Brief: Copy every line of the data exactly, keeping out any picture.

Dataset content:
--- START ---

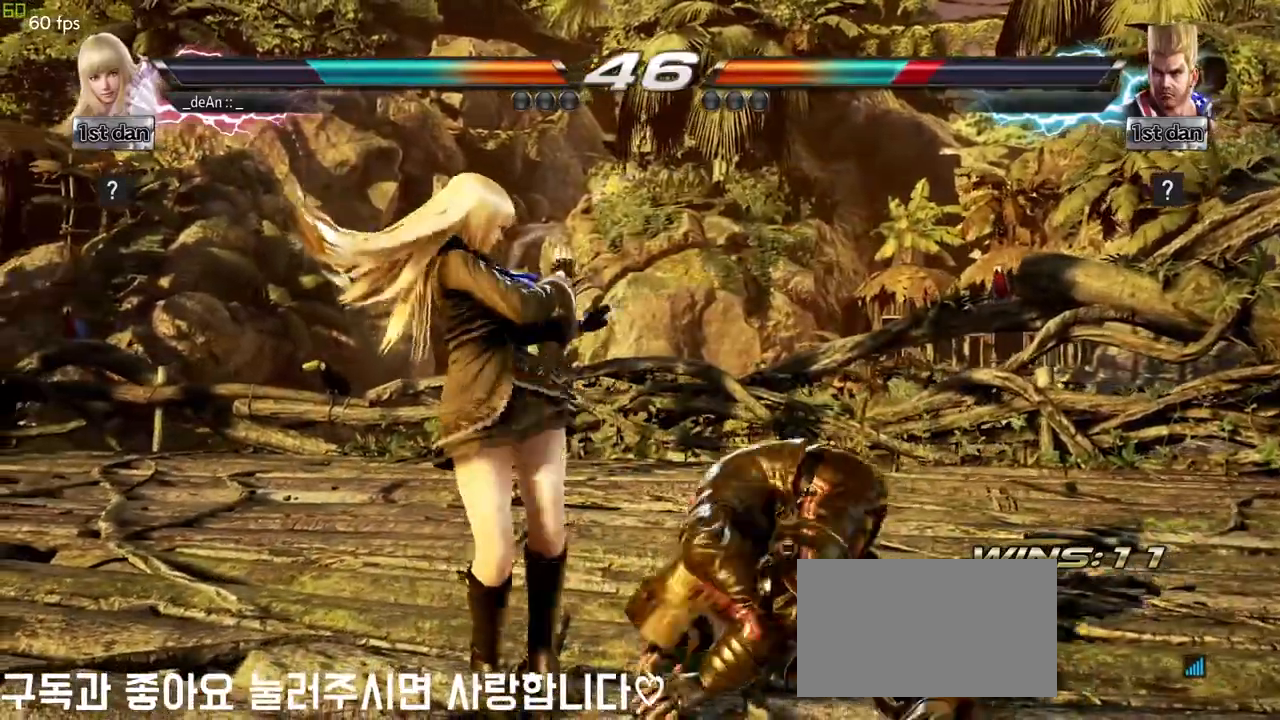
{"buttons": ["CROSS"], "left_stick": "down-right", "events": [[133, "SQUARE", "up"], [450, "CROSS", "down"], [450, "left_stick", "down-right"]]}
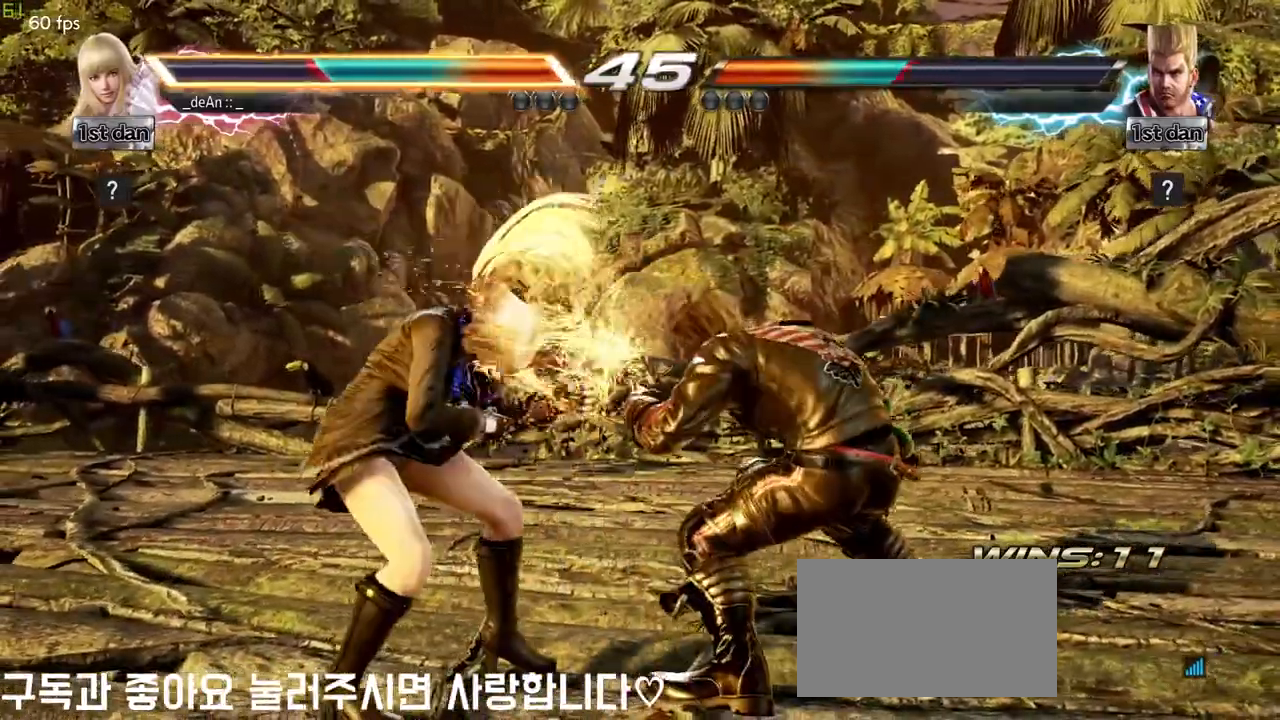
{"buttons": [], "left_stick": "left", "events": [[83, "CROSS", "up"], [183, "left_stick", "center"], [267, "left_stick", "left"]]}
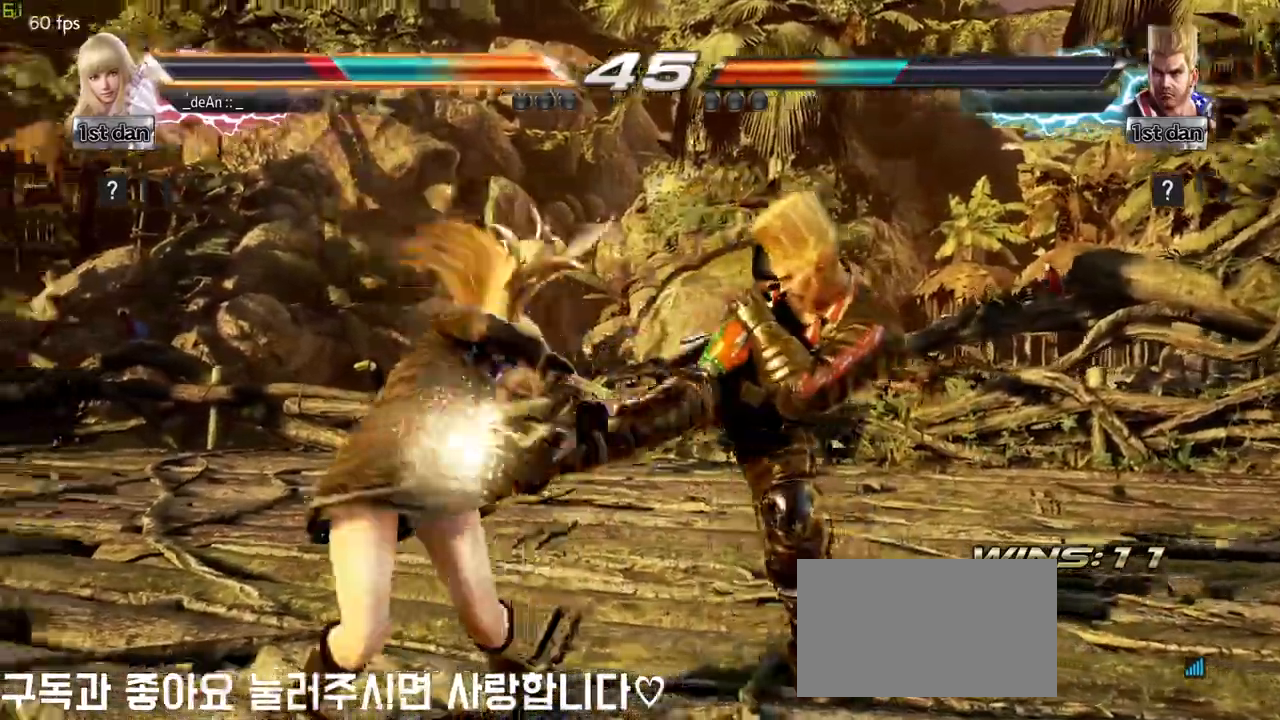
{"buttons": ["SQUARE", "TRIANGLE"], "left_stick": "center", "events": [[183, "left_stick", "center"], [317, "SQUARE", "down"], [417, "TRIANGLE", "down"]]}
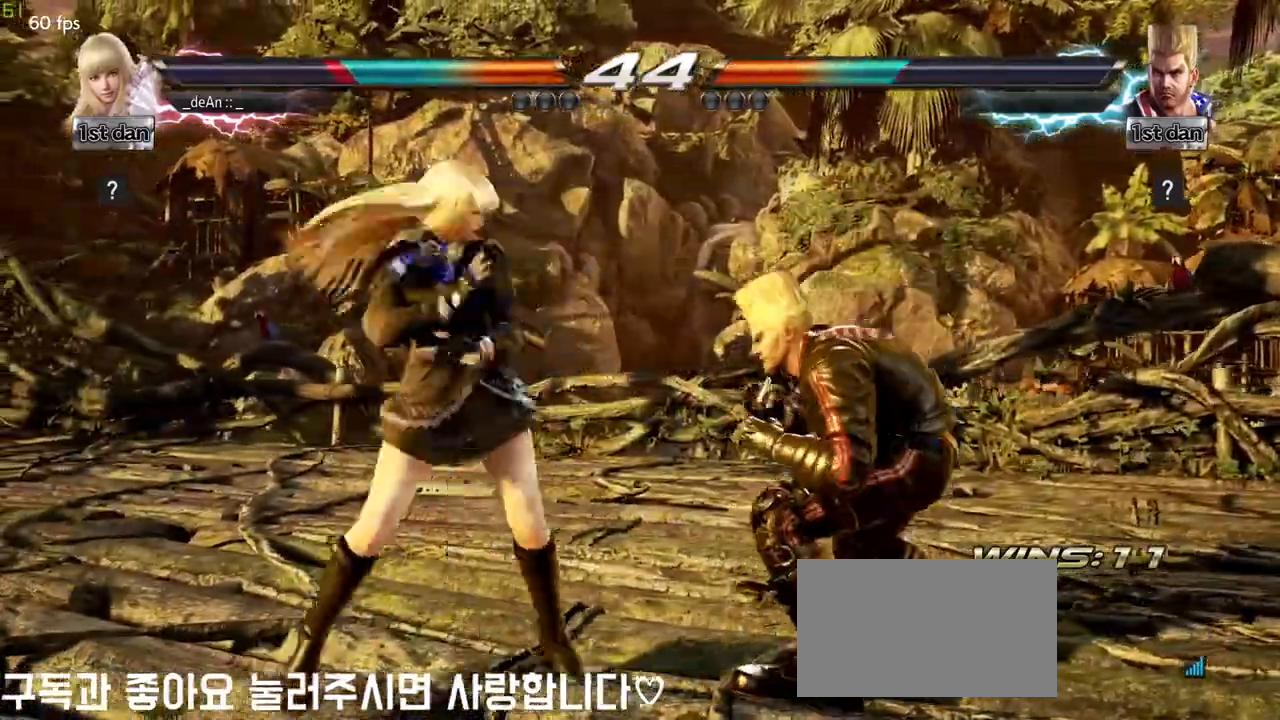
{"buttons": [], "left_stick": "center", "events": [[50, "SQUARE", "up"], [83, "TRIANGLE", "up"]]}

--- END ---

Exercise result:
{"buttons": ["CROSS"], "left_stick": "down-right", "events": [[133, "SQUARE", "up"], [450, "CROSS", "down"], [450, "left_stick", "down-right"]]}
{"buttons": [], "left_stick": "left", "events": [[83, "CROSS", "up"], [183, "left_stick", "center"], [267, "left_stick", "left"]]}
{"buttons": ["SQUARE", "TRIANGLE"], "left_stick": "center", "events": [[183, "left_stick", "center"], [317, "SQUARE", "down"], [417, "TRIANGLE", "down"]]}
{"buttons": [], "left_stick": "center", "events": [[50, "SQUARE", "up"], [83, "TRIANGLE", "up"]]}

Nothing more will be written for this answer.